Lord Hill of Oareford: We are due to address virtual schools later. I think that my noble friend has an amendment on the subject so we can return to it then. I can respond more fully to my noble friend Lord Avebury at that juncture.
Baroness Benjamin: In the Minister's efforts to address this issue, could he please include parents? Parents are the key to the problem of these children not attending school. They are essential to making this successful. In my experience as a governor and a chair of governors of an academy where we had Gypsy and Roma children, the parents were the stumbling block. If you can get to them, part of this problem will be solved.
The Earl of Listowel: My Lords, I thank the Minister for that encouraging reply. It is good to hear about the work that his department is undertaking. I think that I heard the noble Lord, Lord Avebury, talk about the demise of specialist Gypsy, Roma and Traveller education services. Maybe the Minister briefly said something about that at the end of his response but, I am sorry, I did not quite catch it. If he could clarify what is going on with those services, I would be grateful.
Lord Avebury: In answer to the noble Earl, Lord Listowel, the ring-fenced grant for the Travellers Education Service ceased in 2007, and the equivalent amount of money was made available in the general grant to local authorities for disadvantaged children as a whole. It was from that point onwards that local authorities started to see that there was money that they could use for other purposes and either made officials in the service redundant, in some cases, or did not replace them when they left. There has been a gradual process of running down that, as I said, if it is allowed to continue, will result in the complete disappearance of specific Traveller education services in a few years' time.
What the noble Earl and my noble friend said about contact with parents is important. It was an essential feature of the Traveller education services; they managed to link the parents, the children and the schools, which is why they were effective. In the absence of these specialist services, I am afraid we will not have that advantage.
The noble Baroness, Lady Whitaker, also reinforced the point about mobile children. We are talking not simply about those who still live in caravans and are peripatetic-that is a declining number. What I was talking about when I defined what I hoped the Minister would pick up on-the term "mobile child"-was a child who enters at a point other than the beginning of an academic phase and is therefore potentially disadvantaged because he or she has not hitherto received education or has received it very intermittently. If we could add such children to the definitions that were specified in the Minister's letter, it would go some way towards covering the children about whom we are particularly concerned.
However, I am grateful to the Minister for his reply. We acknowledge the benefits of the pupil premium, which will cover many of the GRT minority. We believe that the revision of the guidance on CME will be effective but we have not seen it yet. I am grateful to my noble friend for mentioning the work of the DfE's stakeholder group, which has a meeting in the coming week at which I am sure we will want to discuss some of the matters that have been covered in today's debate. We are in the course of responding to the department's educational funding consultation. That will also have an impact on how we treat this group. I cannot promise that we will not return to this subject on Report. We have not dealt with all the matters that have been raised. Perhaps we shall cover some of them in the later debates, particularly on virtual schools, which have an important role to play here. However, for the time being, I beg leave to withdraw the amendment.
( ) it is not an alternative provision Academy (see section 1C)."

▶ [Jobs]:
1 > Can you reproduce the Lords debate on Traveller education word for word, starting with "Baroness Benjamin: In" and going on through "will be solved."?
2 > Which speakers have their names at the head of a contribution in the Lords debate on Traveller education?
3 > What comes next in the Lords debate on Traveller education? Continue it from its final line.

▶ [Provided information]:
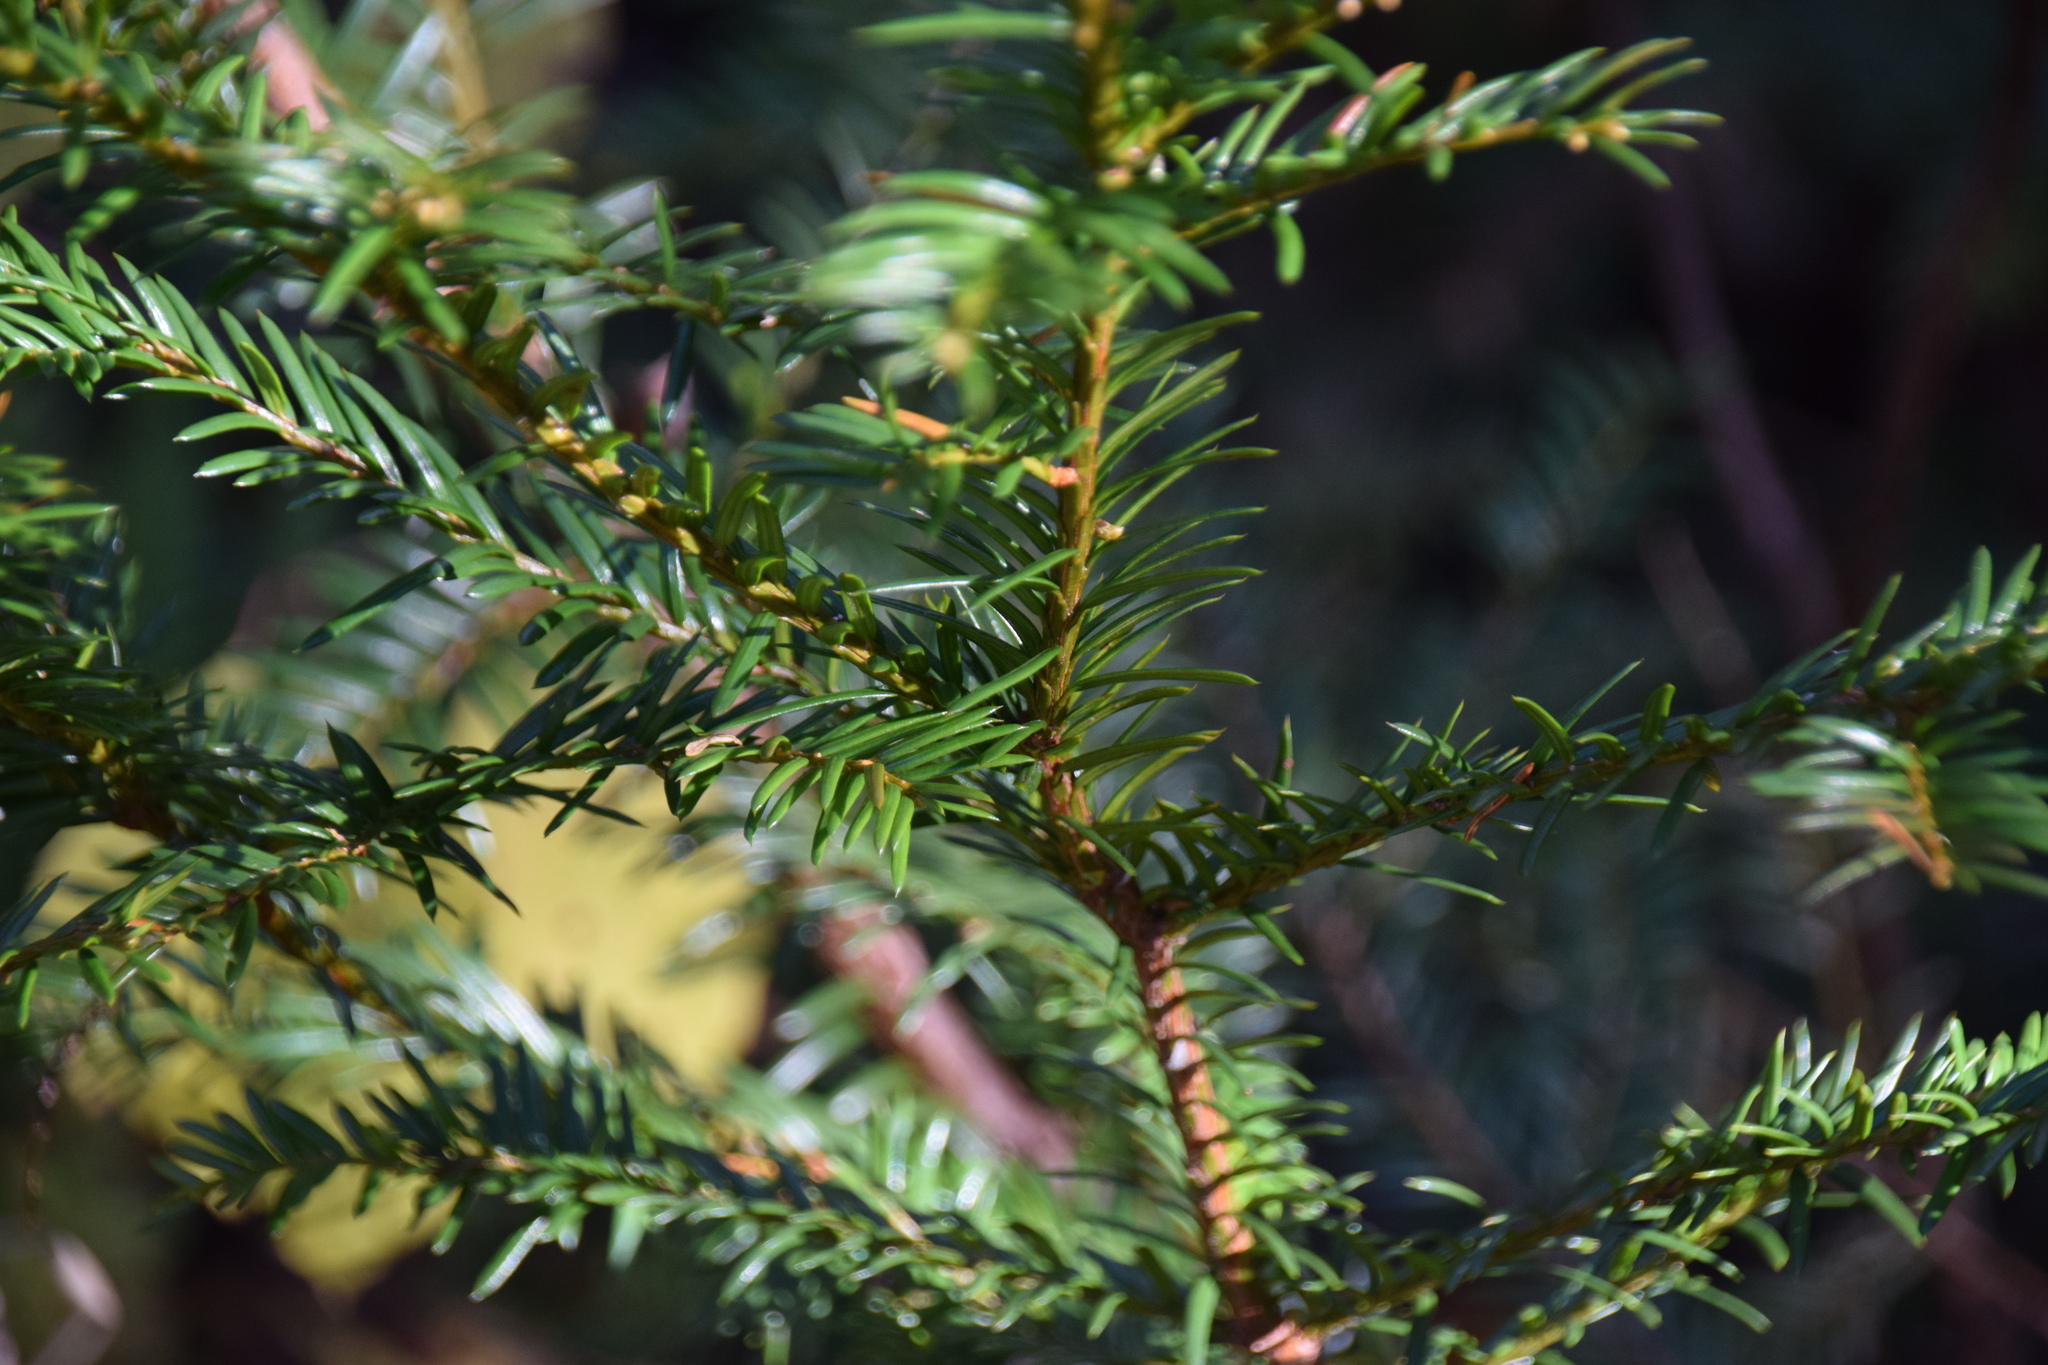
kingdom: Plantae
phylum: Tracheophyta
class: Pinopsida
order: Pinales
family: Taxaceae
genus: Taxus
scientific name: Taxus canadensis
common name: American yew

==

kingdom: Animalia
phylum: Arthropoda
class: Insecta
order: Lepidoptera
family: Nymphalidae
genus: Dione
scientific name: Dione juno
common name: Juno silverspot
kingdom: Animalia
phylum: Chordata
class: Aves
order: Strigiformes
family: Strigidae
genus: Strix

▶ [Replies]:
1 >
Baroness Benjamin: In the Minister's efforts to address this issue, could he please include parents? Parents are the key to the problem of these children not attending school. They are essential to making this successful. In my experience as a governor and a chair of governors of an academy where we had Gypsy and Roma children, the parents were the stumbling block. If you can get to them, part of this problem will be solved.

2 >
Lord Hill of Oareford
Baroness Benjamin
The Earl of Listowel
Lord Avebury

3 >
"(c) it is specially organised to make special educational provision for the needs of pupils with high ability or aptitude for learning; or high ability or aptitude in musical, artistic or other specialist skills approved in guidance issued by the Secretary of State."
Lord Blackwell: My Lords, in moving Amendment 124 I shall speak also to Amendments 125 and 139 in the same group. These amendments return to the subject of providing appropriate education to meet the needs of pupils with a high ability or aptitude in learning or other specialist skills. We had a brief debate on this in the last day in Committee before the summer Recess. There was general support on all sides of the Grand Committee for the view that, despite the importance of providing appropriate education for high-ability children, the education system does not do this particularly well at the moment. We could do better.
It is important for several reasons. First, all children deserve the opportunity for educational excellence. It is also important for the national interest. The top few per cent of our children in ability and aptitude are those who go on to be, in many cases, the leaders in business, the arts and the sciences. If we are to compete globally, we cannot afford not to have our most able children educated to the highest international standards for the good of society as a whole.
It is also important for social equity reasons because, at the moment, we have an education system where the most able children from poorer backgrounds are often unable to achieve entry to schools that can meet their expectations, and the better schools in many parts of the country are accessible only to those who can afford to pay for them.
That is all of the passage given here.